Julien I E Hoffman, M.D., F.R.C.P (London) was born and educated in Salisbury (now Harare) in Southern Rhodesia (now Zimbabwe). He received a Bsc (Hons) in 1945 from the University of the Witwatersrand in South Africa, and his M.B., B.Ch. degree there in 1949. After working in the Departments of Medicine in Johannesburg General Hospital and in the Central Middlesex Hospital in London, he worked for the Medical Research Council at the Royal Postgraduate School in Hammersmith, London. Then he spent two years training in Pediatric Cardiogy at Boston Children's Hospital, followed by 15 months as a Fellow at the Cardiovascular Research Institute (CVRI) at the University of California in San Francisco (UCSF).
In 1962 he joined the faculty of the Albert Einstein College of Medicine in New York, and moved in 1966 to UCSF as Associate Professor of Pediatrics and member of the CVRI. He spent 50% of his time in the care of children with heart disease and 50% of his time doing research into the pathophysiology of the coronary circulation.

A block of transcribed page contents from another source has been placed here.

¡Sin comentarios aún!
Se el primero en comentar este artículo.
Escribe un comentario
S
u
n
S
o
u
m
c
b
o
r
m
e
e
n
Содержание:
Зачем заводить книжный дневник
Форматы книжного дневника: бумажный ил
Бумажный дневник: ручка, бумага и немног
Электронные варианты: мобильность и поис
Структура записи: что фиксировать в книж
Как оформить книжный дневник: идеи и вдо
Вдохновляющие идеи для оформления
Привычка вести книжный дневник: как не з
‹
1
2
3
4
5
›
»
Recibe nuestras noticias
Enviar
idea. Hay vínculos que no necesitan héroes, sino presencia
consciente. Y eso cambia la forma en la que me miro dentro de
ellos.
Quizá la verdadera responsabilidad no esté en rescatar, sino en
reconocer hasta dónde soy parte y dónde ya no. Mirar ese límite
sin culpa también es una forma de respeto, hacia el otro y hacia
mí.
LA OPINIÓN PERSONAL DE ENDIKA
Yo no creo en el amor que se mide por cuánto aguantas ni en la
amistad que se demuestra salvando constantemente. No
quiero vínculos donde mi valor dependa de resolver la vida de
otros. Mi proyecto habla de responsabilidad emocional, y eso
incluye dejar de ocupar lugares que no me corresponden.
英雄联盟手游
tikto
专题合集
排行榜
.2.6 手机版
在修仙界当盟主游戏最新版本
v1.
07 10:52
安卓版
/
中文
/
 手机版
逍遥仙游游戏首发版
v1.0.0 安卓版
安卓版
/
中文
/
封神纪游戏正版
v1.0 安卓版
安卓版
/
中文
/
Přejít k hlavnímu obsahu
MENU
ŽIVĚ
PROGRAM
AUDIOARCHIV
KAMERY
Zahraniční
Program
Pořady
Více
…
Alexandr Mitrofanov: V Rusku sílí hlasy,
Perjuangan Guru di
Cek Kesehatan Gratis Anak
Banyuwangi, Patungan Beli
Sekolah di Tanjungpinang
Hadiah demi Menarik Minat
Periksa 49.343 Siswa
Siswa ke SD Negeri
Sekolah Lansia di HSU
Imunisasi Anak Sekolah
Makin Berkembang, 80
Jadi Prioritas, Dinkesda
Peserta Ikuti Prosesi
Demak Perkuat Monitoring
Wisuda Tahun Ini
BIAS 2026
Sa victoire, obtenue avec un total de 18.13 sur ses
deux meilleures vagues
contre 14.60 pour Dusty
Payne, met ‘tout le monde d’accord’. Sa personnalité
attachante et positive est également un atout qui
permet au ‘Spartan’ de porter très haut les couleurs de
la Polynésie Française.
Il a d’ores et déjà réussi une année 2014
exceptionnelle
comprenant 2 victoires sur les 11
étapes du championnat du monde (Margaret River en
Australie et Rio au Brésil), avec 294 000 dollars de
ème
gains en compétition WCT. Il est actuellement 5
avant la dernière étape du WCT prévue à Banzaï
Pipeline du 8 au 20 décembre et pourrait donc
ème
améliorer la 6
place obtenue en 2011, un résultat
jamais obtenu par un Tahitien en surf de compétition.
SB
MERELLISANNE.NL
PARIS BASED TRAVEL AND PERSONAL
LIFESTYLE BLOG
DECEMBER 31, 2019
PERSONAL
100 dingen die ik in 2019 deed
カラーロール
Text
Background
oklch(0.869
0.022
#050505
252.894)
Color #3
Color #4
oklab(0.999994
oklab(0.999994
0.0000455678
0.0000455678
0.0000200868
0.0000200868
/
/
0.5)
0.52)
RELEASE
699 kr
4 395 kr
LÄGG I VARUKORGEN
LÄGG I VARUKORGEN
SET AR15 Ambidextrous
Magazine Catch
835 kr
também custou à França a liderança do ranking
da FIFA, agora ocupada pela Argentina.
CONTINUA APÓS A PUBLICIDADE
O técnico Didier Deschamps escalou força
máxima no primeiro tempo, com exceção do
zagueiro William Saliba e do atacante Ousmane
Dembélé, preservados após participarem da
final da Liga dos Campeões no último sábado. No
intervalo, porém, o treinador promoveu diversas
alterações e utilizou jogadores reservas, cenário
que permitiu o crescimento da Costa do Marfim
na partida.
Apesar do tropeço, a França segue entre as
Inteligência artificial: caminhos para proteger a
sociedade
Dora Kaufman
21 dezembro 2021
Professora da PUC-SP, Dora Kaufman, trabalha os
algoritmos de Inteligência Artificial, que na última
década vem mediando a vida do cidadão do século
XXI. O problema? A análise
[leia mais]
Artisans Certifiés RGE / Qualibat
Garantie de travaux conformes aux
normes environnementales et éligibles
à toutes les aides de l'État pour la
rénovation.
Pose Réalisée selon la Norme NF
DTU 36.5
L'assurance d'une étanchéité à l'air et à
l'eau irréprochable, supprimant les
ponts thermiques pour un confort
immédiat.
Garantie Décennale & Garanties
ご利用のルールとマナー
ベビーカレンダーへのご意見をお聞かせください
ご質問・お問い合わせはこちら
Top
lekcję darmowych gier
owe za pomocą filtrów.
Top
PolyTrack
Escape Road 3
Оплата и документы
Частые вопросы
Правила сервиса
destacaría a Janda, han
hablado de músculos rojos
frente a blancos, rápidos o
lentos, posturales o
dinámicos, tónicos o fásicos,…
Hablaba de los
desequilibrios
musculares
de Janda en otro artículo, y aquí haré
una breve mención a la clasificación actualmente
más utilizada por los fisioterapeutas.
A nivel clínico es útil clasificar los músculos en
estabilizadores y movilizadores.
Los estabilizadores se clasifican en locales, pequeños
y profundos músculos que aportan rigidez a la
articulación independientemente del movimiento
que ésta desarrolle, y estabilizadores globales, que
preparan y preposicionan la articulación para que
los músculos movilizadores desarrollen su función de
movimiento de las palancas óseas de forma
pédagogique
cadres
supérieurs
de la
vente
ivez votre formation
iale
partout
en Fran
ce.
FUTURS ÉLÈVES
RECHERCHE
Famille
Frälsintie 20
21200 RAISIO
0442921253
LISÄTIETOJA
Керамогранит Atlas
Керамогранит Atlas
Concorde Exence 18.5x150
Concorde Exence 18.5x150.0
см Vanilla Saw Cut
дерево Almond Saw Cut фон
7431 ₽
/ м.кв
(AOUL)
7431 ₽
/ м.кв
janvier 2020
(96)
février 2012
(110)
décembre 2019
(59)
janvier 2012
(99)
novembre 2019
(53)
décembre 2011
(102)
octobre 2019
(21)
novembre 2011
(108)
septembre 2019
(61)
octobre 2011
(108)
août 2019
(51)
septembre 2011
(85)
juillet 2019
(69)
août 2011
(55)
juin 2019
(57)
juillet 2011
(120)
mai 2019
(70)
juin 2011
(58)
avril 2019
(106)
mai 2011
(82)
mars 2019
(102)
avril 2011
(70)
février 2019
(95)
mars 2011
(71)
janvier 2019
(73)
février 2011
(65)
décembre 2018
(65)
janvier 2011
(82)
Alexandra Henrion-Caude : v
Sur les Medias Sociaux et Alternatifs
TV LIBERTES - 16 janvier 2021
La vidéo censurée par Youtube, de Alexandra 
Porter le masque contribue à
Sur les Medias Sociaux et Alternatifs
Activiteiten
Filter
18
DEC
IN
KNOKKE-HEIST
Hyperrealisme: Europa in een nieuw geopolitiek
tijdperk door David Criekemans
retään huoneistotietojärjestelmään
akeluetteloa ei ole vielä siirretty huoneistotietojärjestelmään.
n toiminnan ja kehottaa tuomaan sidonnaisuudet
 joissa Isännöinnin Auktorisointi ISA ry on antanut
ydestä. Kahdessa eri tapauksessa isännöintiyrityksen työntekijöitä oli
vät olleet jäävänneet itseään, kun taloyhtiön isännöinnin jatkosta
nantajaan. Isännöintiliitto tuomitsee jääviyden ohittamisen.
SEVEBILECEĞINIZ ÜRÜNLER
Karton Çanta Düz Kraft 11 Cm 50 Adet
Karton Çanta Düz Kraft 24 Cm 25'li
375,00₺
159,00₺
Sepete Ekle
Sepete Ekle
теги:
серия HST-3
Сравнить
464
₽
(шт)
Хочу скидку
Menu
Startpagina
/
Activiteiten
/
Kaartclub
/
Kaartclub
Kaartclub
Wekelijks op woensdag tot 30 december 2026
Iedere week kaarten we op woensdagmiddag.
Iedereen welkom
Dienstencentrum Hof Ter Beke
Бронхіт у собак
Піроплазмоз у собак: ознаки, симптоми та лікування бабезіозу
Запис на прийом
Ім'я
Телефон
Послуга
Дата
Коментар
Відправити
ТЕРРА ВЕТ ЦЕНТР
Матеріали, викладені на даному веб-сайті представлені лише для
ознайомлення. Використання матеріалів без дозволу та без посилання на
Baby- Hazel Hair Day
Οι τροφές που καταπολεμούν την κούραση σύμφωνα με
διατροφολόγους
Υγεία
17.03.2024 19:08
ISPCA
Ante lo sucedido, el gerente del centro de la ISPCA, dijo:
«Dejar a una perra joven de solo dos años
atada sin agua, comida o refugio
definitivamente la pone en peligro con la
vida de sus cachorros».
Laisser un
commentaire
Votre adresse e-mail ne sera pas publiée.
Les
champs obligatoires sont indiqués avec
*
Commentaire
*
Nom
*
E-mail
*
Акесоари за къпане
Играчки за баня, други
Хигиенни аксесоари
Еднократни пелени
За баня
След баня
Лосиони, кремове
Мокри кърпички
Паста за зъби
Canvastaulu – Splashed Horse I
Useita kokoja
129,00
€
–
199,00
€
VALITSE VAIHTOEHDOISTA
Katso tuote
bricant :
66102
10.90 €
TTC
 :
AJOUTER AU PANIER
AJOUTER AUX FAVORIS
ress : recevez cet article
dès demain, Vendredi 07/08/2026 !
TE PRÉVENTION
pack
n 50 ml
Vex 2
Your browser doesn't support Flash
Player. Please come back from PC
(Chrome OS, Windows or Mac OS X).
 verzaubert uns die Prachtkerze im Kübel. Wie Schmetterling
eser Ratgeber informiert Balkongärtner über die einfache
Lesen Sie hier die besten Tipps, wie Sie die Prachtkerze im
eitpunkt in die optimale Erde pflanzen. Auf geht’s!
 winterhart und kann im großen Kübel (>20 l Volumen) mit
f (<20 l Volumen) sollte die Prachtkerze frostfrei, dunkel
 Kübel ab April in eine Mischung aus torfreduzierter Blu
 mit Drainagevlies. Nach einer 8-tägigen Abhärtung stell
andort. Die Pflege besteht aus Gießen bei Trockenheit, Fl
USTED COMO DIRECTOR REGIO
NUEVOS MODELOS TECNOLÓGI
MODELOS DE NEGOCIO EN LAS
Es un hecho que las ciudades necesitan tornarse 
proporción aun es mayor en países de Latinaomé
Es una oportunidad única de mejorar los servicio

His interest in Statistics began while taking his Science degree. In England, he took a short course run by Bradford Hill. On returning to Johannesburg he was assigned to statistical analyses for other members of the Department of Medicine. Learning was by trial and error, helped by Dr J Kerrich, head of the University's Statistics Department. Hoffman began teaching statistics to Medical students in 1964, and in San Francisco conducted an approved course for Fellows and Residents for over 30 years. He was a member of the Biostatistics group for approving and coordinating statistics at UCSF. For many years he was a statistical consultant for the journal Circulation Research, and was intermittently statistical consultant to several other medical journals.